#### [To do]
How many lines in the data below contain the string "passou"? Case counts. Reply with the number alone.

#### [Material for this exercise]
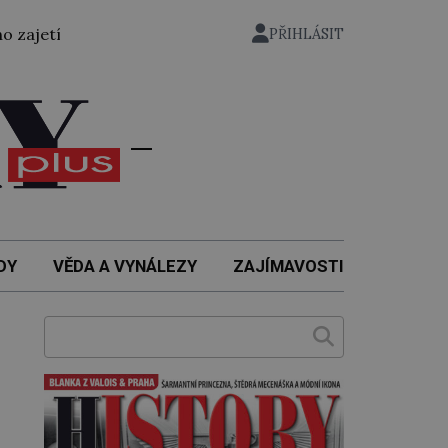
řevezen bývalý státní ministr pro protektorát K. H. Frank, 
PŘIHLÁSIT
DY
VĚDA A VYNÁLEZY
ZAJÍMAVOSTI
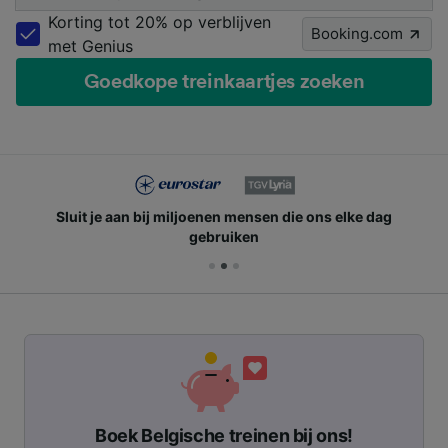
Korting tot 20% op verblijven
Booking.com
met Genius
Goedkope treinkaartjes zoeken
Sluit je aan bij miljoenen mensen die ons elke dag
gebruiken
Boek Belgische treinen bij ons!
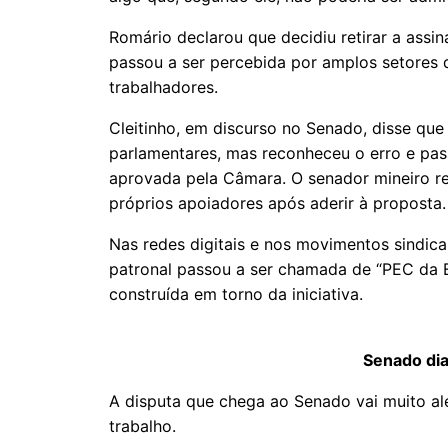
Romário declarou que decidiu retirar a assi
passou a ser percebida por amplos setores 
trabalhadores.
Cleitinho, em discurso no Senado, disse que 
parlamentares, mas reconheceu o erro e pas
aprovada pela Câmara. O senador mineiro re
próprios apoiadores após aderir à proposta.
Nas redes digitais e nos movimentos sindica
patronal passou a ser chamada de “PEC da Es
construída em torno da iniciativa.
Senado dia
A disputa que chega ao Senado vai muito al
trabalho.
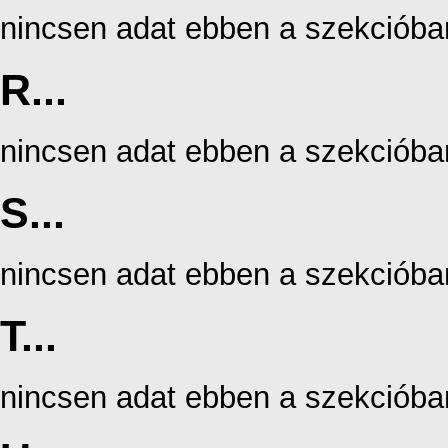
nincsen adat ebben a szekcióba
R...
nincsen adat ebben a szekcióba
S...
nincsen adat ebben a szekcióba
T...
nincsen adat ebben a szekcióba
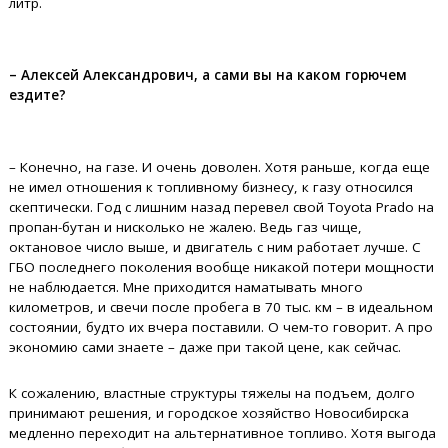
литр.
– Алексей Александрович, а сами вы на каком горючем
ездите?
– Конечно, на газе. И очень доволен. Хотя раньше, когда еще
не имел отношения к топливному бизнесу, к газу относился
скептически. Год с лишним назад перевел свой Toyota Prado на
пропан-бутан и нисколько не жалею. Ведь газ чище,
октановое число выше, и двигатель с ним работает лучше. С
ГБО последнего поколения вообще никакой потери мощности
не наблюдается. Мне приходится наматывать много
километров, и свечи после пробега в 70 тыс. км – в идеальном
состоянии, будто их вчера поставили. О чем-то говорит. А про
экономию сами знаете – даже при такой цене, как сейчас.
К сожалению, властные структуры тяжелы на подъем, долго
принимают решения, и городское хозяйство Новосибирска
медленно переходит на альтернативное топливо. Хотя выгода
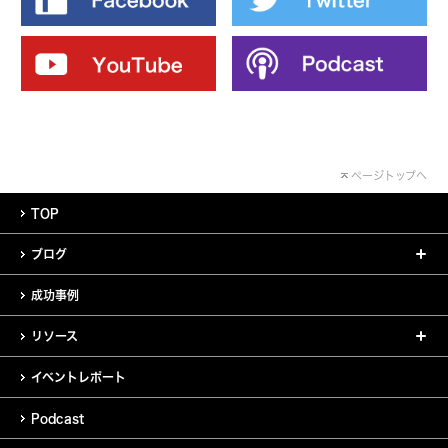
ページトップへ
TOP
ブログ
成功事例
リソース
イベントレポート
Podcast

#### [Your solution]
2